Он миновал боковые ворота, взяв влево от большого зала. Сады как будто
вымерли после долгой зимы, и Морган надеялся, что хотя бы здесь он сможет
побыть один. Еще левее, недалеко от конюшен, сокольничий чистил клетки, но
Морган знал, что этот человек его ничем не может побеспокоить -- сокольничий
был нем, хотя при этом обладал обостренными зрением и слухом. Старик
виртуозно подражал клекоту и свисту птиц и, похоже, довольствовался общением
с ними. Вряд ли он обратит внимание на герцога, уединившегося в пустынном
саду.
Сцепив руки за спиной, Морган медленно двинулся по тропинке, уводящей
от конюшен, снова задумавшись о том, что не давало ему сегодня покоя.
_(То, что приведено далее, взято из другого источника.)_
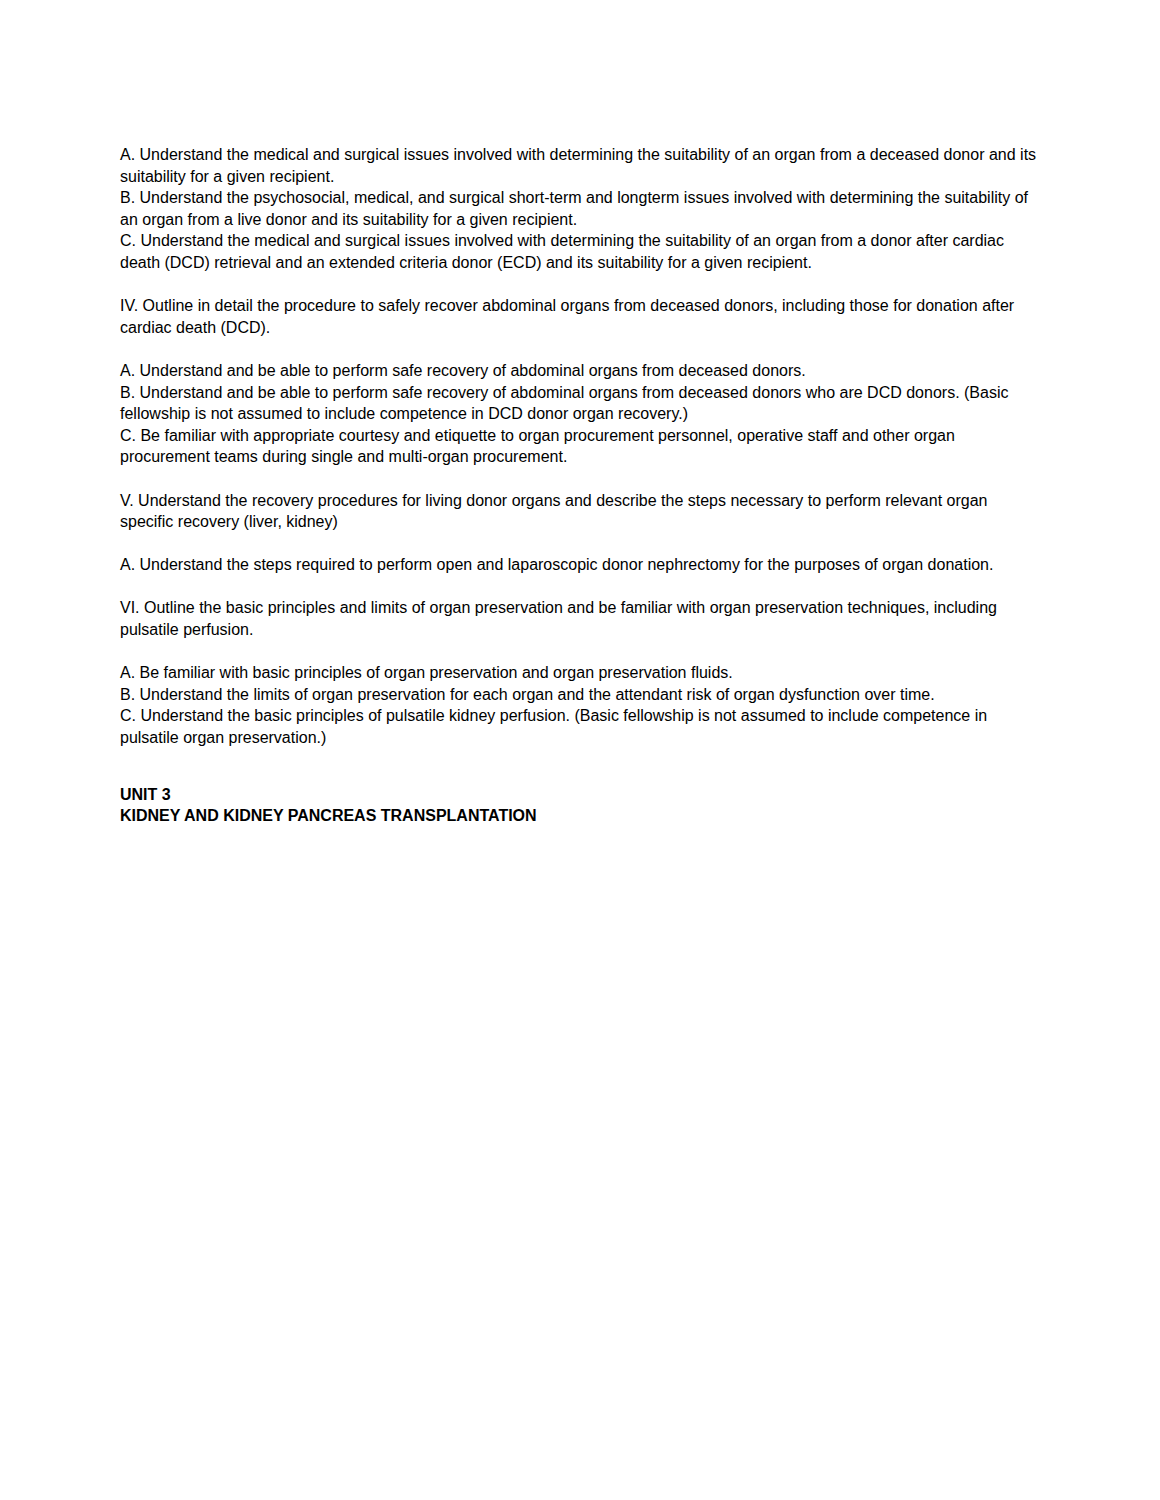A. Understand the medical and surgical issues involved with determining the suitability of an organ from a deceased donor and its suitability for a given recipient.
B. Understand the psychosocial, medical, and surgical short-term and longterm issues involved with determining the suitability of an organ from a live donor and its suitability for a given recipient.
C. Understand the medical and surgical issues involved with determining the suitability of an organ from a donor after cardiac death (DCD) retrieval and an extended criteria donor (ECD) and its suitability for a given recipient.
IV. Outline in detail the procedure to safely recover abdominal organs from deceased donors, including those for donation after cardiac death (DCD).
A. Understand and be able to perform safe recovery of abdominal organs from deceased donors.
B. Understand and be able to perform safe recovery of abdominal organs from deceased donors who are DCD donors. (Basic fellowship is not assumed to include competence in DCD donor organ recovery.)
C. Be familiar with appropriate courtesy and etiquette to organ procurement personnel, operative staff and other organ procurement teams during single and multi-organ procurement.
V. Understand the recovery procedures for living donor organs and describe the steps necessary to perform relevant organ specific recovery (liver, kidney)
A. Understand the steps required to perform open and laparoscopic donor nephrectomy for the purposes of organ donation.
VI. Outline the basic principles and limits of organ preservation and be familiar with organ preservation techniques, including pulsatile perfusion.
A. Be familiar with basic principles of organ preservation and organ preservation fluids.
B. Understand the limits of organ preservation for each organ and the attendant risk of organ dysfunction over time.
C. Understand the basic principles of pulsatile kidney perfusion. (Basic fellowship is not assumed to include competence in pulsatile organ preservation.)
UNIT 3
KIDNEY AND KIDNEY PANCREAS TRANSPLANTATION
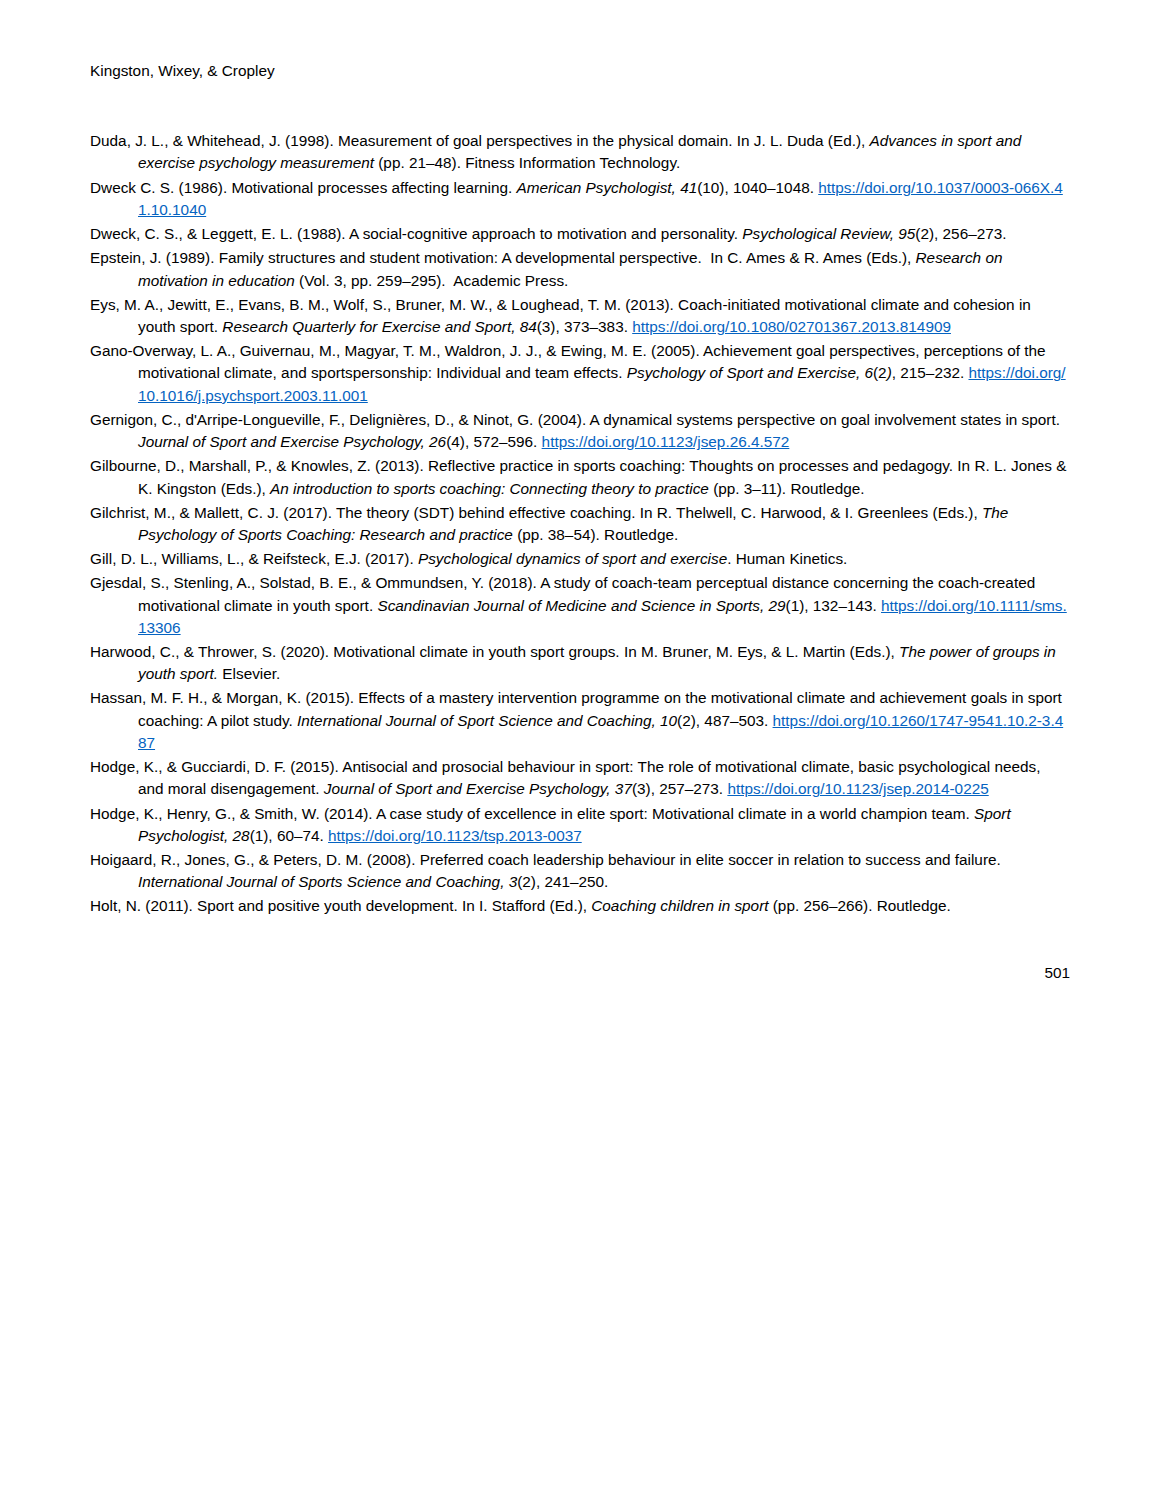Kingston, Wixey, & Cropley
Duda, J. L., & Whitehead, J. (1998). Measurement of goal perspectives in the physical domain. In J. L. Duda (Ed.), Advances in sport and exercise psychology measurement (pp. 21–48). Fitness Information Technology.
Dweck C. S. (1986). Motivational processes affecting learning. American Psychologist, 41(10), 1040–1048. https://doi.org/10.1037/0003-066X.41.10.1040
Dweck, C. S., & Leggett, E. L. (1988). A social-cognitive approach to motivation and personality. Psychological Review, 95(2), 256–273.
Epstein, J. (1989). Family structures and student motivation: A developmental perspective. In C. Ames & R. Ames (Eds.), Research on motivation in education (Vol. 3, pp. 259–295). Academic Press.
Eys, M. A., Jewitt, E., Evans, B. M., Wolf, S., Bruner, M. W., & Loughead, T. M. (2013). Coach-initiated motivational climate and cohesion in youth sport. Research Quarterly for Exercise and Sport, 84(3), 373–383. https://doi.org/10.1080/02701367.2013.814909
Gano-Overway, L. A., Guivernau, M., Magyar, T. M., Waldron, J. J., & Ewing, M. E. (2005). Achievement goal perspectives, perceptions of the motivational climate, and sportspersonship: Individual and team effects. Psychology of Sport and Exercise, 6(2), 215–232. https://doi.org/10.1016/j.psychsport.2003.11.001
Gernigon, C., d'Arripe-Longueville, F., Delignières, D., & Ninot, G. (2004). A dynamical systems perspective on goal involvement states in sport. Journal of Sport and Exercise Psychology, 26(4), 572–596. https://doi.org/10.1123/jsep.26.4.572
Gilbourne, D., Marshall, P., & Knowles, Z. (2013). Reflective practice in sports coaching: Thoughts on processes and pedagogy. In R. L. Jones & K. Kingston (Eds.), An introduction to sports coaching: Connecting theory to practice (pp. 3–11). Routledge.
Gilchrist, M., & Mallett, C. J. (2017). The theory (SDT) behind effective coaching. In R. Thelwell, C. Harwood, & I. Greenlees (Eds.), The Psychology of Sports Coaching: Research and practice (pp. 38–54). Routledge.
Gill, D. L., Williams, L., & Reifsteck, E.J. (2017). Psychological dynamics of sport and exercise. Human Kinetics.
Gjesdal, S., Stenling, A., Solstad, B. E., & Ommundsen, Y. (2018). A study of coach-team perceptual distance concerning the coach-created motivational climate in youth sport. Scandinavian Journal of Medicine and Science in Sports, 29(1), 132–143. https://doi.org/10.1111/sms.13306
Harwood, C., & Thrower, S. (2020). Motivational climate in youth sport groups. In M. Bruner, M. Eys, & L. Martin (Eds.), The power of groups in youth sport. Elsevier.
Hassan, M. F. H., & Morgan, K. (2015). Effects of a mastery intervention programme on the motivational climate and achievement goals in sport coaching: A pilot study. International Journal of Sport Science and Coaching, 10(2), 487–503. https://doi.org/10.1260/1747-9541.10.2-3.487
Hodge, K., & Gucciardi, D. F. (2015). Antisocial and prosocial behaviour in sport: The role of motivational climate, basic psychological needs, and moral disengagement. Journal of Sport and Exercise Psychology, 37(3), 257–273. https://doi.org/10.1123/jsep.2014-0225
Hodge, K., Henry, G., & Smith, W. (2014). A case study of excellence in elite sport: Motivational climate in a world champion team. Sport Psychologist, 28(1), 60–74. https://doi.org/10.1123/tsp.2013-0037
Hoigaard, R., Jones, G., & Peters, D. M. (2008). Preferred coach leadership behaviour in elite soccer in relation to success and failure. International Journal of Sports Science and Coaching, 3(2), 241–250.
Holt, N. (2011). Sport and positive youth development. In I. Stafford (Ed.), Coaching children in sport (pp. 256–266). Routledge.
501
Близятся события, развязка которых была лишь отсрочена победой Келсона над
Сумеречной минувшей осенью. Кариеса мертва, и ее преступный сообщник Ян --
тоже, но едва ли не более грозная враждебная сила спешила теперь занять их
место. Как ему доложили, разведчики Венцита Торентского уже добрались до гор
на северо-востоке.
Беспокоила его и Кардоса. Как только сойдет снег, Венцит тотчас опять
начнет ломиться в ворота горной крепости. После первой же недели весеннего
половодья переход по горным тропам к востоку от Кардосы не составит труда. А
на западе, откуда должна прийти помощь, -- Кардосский перевал, который с
марта по май представляет собой сплошной мощный водопад. Так что, пока не
закончится половодье, в Кардосу невозможно послать войска, а через два
месяца будет слишком поздно.
Он подошел к одному из зеркальных прудов замерзшего сада и рассеянно
заглянул в его глубину. Садовники уже убрали зимний мусор и наполнили
водоем, так что теперь длиннохвостые золотые рыбки и тонкие водоросли
покачивались в неподвижной воде у него перед глазами, словно подвешенные вне
пространства и времени.
Он улыбнулся, представив себе, как сейчас он позовет рыбок, и они
приплывут к нему. Но сегодня эта мысль почему-то не развлекла его. В
следующую минуту он уже внимательно всматривался в поверхность воды,
разглядывая, чуть отклонившись назад, свое отражение.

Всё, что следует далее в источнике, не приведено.